Prompt. Each line that contains the word "wash" is to be copied from the records below.

Input for this task.
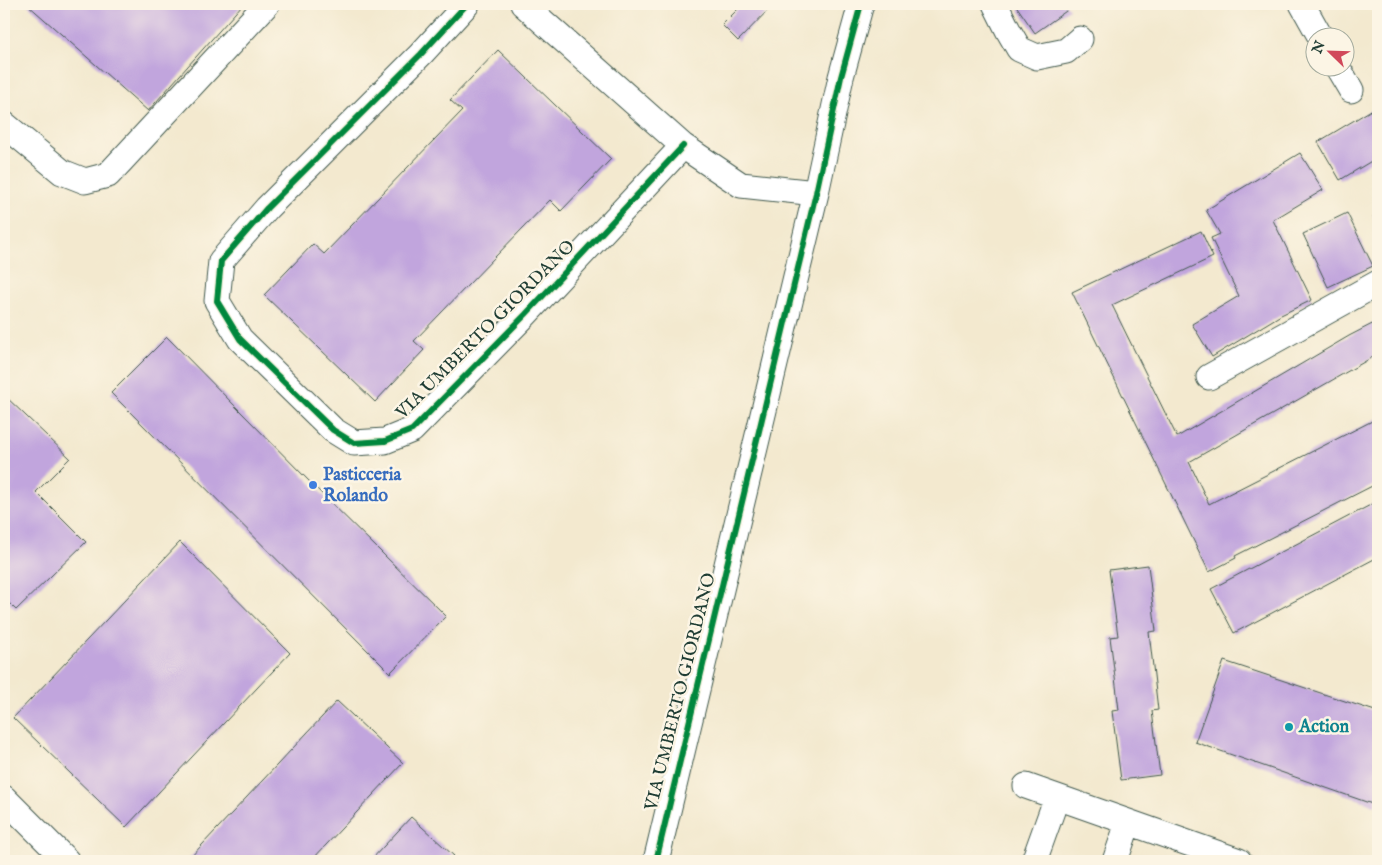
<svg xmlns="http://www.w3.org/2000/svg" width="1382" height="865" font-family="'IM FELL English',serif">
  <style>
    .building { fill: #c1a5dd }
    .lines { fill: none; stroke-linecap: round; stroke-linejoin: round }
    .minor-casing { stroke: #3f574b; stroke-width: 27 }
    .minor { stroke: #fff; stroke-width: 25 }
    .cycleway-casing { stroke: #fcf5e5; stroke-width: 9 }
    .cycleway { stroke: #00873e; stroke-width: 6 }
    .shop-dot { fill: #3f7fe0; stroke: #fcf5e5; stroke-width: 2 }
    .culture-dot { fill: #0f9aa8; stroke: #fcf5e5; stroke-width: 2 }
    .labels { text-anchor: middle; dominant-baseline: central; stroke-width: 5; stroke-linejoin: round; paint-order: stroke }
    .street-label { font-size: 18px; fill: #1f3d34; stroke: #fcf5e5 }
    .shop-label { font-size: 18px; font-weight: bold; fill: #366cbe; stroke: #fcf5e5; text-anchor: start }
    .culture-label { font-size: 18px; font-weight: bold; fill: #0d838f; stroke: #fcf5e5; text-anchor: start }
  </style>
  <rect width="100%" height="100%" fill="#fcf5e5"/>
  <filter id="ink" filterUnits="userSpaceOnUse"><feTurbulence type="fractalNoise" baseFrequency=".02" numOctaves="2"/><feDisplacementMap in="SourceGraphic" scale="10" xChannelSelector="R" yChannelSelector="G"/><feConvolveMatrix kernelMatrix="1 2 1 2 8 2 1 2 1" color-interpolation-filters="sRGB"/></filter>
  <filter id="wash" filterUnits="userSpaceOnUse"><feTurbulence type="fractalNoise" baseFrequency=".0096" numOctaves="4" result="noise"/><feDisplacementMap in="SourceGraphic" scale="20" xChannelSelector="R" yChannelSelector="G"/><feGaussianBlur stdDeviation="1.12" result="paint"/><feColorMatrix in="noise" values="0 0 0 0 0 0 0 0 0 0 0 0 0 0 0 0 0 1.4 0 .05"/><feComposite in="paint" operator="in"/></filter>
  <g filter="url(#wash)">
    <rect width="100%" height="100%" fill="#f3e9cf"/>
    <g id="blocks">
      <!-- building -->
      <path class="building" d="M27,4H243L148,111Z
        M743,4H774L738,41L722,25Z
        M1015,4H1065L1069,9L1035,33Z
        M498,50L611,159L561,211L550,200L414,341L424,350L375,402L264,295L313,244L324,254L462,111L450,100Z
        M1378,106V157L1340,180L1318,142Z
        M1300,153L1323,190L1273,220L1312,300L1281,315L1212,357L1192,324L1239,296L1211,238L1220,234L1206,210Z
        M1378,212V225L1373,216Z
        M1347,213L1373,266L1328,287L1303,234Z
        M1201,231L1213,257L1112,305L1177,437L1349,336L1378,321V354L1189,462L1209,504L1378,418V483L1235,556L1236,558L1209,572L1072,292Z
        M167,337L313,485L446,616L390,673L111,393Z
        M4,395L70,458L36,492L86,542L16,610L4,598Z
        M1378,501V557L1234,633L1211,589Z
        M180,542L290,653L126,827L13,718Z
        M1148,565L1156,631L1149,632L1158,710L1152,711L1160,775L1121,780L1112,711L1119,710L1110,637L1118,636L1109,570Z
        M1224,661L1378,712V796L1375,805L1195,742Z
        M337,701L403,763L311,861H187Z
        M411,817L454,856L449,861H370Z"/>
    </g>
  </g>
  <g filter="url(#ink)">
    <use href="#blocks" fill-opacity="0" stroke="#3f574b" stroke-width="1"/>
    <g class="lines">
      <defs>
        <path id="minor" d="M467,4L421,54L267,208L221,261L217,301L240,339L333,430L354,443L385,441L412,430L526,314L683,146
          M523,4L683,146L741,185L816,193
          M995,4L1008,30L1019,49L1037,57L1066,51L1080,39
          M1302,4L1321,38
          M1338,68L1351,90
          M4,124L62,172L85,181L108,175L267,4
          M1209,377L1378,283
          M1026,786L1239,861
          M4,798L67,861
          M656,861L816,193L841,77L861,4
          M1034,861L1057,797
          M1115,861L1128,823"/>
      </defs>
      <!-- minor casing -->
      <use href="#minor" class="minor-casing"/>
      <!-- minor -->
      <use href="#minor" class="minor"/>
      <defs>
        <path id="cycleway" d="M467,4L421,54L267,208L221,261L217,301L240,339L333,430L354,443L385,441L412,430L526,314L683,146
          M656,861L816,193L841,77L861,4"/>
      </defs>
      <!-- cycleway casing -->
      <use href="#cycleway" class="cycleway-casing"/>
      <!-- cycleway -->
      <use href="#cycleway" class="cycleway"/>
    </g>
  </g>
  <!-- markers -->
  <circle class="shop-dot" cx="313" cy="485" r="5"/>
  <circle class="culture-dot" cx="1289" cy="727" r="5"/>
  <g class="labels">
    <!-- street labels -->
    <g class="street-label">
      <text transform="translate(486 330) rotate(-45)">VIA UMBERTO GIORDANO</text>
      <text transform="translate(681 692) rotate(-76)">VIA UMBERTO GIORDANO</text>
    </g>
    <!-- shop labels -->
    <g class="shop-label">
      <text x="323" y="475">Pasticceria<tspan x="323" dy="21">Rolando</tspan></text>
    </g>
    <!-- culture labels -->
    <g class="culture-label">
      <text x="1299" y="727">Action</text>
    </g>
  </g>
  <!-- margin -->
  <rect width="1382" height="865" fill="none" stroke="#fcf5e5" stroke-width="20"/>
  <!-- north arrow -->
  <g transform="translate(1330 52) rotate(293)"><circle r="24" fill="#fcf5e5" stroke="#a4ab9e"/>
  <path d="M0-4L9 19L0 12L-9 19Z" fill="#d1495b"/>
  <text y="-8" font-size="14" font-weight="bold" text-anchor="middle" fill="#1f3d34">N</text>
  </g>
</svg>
* * *
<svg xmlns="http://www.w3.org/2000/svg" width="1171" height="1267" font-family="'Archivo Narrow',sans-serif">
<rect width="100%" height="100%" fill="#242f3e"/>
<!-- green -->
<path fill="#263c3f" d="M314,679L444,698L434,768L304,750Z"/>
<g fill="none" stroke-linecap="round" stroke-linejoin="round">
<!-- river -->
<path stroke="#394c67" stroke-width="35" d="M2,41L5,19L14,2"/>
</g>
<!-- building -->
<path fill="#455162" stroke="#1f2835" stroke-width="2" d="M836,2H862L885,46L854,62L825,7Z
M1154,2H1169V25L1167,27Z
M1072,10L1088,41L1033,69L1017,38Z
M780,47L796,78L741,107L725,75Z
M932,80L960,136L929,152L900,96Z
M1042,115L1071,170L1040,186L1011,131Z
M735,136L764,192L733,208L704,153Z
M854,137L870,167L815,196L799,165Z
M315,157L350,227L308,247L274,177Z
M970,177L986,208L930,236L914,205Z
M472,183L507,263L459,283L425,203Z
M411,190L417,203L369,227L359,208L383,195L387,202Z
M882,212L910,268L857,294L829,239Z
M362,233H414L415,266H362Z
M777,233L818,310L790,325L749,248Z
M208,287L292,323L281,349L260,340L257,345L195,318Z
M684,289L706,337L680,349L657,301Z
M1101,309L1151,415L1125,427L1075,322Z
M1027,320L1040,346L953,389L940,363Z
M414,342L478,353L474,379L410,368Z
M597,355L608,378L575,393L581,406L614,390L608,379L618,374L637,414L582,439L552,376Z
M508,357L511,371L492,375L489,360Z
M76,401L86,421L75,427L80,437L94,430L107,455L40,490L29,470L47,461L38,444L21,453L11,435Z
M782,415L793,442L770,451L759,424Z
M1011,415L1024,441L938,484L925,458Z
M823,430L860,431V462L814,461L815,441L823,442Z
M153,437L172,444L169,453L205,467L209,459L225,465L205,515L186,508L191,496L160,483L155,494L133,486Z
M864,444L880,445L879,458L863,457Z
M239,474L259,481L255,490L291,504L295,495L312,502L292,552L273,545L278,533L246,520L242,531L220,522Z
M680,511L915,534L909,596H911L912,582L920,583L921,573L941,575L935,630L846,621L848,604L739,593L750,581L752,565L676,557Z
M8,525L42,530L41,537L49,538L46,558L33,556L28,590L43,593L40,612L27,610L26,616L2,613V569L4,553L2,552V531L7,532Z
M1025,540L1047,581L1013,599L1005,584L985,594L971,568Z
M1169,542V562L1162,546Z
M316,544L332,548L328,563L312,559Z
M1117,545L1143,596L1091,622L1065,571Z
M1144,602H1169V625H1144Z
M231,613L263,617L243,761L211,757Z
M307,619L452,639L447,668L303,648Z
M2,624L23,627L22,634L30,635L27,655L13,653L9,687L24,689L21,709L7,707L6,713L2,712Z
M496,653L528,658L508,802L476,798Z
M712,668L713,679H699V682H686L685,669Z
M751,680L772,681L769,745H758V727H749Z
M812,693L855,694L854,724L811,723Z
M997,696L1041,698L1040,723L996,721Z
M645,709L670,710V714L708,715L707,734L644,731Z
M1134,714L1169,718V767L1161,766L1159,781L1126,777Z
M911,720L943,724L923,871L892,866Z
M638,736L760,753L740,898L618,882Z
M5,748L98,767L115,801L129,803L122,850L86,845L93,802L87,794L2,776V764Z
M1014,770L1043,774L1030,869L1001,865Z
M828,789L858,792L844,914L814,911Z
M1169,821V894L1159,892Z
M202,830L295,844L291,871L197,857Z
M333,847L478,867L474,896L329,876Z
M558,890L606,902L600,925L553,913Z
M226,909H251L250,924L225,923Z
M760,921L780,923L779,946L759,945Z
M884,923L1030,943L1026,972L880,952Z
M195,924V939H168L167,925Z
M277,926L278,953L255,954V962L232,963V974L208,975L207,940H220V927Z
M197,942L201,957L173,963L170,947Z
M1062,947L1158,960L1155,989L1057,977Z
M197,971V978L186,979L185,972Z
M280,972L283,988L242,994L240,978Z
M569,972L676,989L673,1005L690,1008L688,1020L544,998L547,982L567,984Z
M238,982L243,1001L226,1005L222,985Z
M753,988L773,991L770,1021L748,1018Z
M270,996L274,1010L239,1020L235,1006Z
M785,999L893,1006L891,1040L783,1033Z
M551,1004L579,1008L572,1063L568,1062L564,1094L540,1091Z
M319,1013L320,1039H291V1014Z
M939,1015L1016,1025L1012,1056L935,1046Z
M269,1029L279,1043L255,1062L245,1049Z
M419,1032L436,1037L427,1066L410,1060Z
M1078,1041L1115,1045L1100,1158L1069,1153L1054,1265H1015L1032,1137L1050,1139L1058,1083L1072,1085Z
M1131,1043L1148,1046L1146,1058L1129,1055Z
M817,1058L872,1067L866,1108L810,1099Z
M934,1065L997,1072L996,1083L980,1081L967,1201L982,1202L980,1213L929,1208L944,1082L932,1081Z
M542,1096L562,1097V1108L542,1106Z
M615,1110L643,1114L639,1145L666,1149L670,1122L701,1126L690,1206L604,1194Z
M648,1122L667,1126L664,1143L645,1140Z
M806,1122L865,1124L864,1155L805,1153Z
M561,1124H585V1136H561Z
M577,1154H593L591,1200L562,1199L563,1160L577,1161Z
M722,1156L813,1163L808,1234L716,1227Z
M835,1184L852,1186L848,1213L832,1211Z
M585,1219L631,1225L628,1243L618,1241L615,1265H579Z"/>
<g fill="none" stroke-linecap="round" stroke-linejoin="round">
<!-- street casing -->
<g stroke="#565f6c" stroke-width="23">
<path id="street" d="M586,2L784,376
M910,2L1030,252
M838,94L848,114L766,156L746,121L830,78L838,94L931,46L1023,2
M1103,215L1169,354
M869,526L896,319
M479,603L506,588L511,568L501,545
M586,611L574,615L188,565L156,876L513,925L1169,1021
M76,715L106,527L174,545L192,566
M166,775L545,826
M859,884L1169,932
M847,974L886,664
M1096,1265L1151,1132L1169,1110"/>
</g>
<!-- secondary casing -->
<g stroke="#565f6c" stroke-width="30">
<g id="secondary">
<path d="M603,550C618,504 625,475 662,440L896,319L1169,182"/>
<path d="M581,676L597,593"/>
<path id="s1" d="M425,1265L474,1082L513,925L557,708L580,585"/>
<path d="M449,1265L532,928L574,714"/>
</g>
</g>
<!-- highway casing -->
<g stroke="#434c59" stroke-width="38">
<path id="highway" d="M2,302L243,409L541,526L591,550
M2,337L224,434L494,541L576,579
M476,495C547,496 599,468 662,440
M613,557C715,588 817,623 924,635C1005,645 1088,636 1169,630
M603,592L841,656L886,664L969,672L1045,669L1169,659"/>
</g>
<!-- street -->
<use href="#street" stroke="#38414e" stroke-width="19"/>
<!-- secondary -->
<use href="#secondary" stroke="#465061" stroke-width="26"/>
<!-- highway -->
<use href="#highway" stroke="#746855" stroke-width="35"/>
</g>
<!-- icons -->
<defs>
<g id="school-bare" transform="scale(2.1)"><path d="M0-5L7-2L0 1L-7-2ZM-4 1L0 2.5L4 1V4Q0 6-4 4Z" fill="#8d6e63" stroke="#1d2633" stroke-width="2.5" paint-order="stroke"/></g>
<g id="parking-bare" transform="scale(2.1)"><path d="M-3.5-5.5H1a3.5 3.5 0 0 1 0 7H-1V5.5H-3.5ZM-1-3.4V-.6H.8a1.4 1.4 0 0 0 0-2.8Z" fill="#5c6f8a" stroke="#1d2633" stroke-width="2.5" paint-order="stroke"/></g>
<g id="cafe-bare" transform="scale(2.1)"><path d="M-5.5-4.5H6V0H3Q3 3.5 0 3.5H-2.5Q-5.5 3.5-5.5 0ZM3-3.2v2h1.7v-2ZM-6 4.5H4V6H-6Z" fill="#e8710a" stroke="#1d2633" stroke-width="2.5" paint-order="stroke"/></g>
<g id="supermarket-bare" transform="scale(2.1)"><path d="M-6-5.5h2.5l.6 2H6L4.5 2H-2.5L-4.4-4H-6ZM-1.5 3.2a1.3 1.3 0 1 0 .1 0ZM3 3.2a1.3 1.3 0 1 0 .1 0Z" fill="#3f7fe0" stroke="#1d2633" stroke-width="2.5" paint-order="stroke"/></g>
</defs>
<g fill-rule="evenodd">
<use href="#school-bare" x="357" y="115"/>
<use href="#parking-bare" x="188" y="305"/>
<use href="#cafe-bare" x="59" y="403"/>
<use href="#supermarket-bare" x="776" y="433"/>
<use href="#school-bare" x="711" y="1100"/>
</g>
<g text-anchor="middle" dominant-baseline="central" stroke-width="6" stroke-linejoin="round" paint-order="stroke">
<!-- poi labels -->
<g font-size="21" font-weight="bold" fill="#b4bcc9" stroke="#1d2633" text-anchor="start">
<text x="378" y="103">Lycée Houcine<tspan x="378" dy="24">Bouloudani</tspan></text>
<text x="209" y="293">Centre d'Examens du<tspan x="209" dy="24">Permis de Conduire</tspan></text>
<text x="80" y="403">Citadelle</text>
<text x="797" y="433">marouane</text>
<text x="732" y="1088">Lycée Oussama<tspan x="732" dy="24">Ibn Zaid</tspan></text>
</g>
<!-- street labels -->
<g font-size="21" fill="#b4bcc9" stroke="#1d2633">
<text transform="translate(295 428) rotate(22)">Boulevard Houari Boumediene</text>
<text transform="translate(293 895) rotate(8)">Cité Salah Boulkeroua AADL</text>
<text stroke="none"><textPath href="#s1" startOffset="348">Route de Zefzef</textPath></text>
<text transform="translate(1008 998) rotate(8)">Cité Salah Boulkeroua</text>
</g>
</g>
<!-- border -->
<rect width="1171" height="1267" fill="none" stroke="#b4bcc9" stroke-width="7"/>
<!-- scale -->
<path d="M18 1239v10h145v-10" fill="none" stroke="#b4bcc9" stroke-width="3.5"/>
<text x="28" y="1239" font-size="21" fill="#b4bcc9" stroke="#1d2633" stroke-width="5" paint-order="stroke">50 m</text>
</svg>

Solution to the exercise.
  <filter id="wash" filterUnits="userSpaceOnUse"><feTurbulence type="fractalNoise" baseFrequency=".0096" numOctaves="4" result="noise"/><feDisplacementMap in="SourceGraphic" scale="20" xChannelSelector="R" yChannelSelector="G"/><feGaussianBlur stdDeviation="1.12" result="paint"/><feColorMatrix in="noise" values="0 0 0 0 0 0 0 0 0 0 0 0 0 0 0 0 0 1.4 0 .05"/><feComposite in="paint" operator="in"/></filter>
  <g filter="url(#wash)">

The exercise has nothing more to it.